WHAT YOU SHOULD DO
Where does the word "depth" show up in the records? Copy every line that holds it.

DATA RECORDS
▬▬▬

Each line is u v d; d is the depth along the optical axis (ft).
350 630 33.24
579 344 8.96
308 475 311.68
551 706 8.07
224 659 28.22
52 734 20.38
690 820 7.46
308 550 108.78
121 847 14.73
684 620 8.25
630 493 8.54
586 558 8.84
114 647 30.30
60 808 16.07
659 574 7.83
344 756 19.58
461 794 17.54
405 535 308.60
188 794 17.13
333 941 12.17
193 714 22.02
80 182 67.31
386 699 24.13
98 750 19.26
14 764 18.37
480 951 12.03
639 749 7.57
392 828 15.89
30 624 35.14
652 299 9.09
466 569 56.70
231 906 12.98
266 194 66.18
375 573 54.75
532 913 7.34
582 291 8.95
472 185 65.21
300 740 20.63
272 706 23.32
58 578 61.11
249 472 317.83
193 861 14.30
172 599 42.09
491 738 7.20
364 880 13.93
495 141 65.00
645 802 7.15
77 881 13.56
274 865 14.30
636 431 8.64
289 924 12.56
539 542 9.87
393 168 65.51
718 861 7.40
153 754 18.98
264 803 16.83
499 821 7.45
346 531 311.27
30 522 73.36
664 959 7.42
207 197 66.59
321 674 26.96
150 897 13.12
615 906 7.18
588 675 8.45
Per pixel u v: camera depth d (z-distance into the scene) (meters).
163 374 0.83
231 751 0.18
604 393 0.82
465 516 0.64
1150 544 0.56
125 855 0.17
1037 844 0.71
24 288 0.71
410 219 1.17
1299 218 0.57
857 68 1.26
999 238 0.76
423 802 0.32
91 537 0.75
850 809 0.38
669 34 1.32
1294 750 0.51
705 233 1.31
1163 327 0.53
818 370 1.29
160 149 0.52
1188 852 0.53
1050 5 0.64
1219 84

▬▬▬

WRITTEN SOLUTION
Each line is u v d; d is the depth along the optical axis (ft).
Per pixel u v: camera depth d (z-distance into the scene) (meters).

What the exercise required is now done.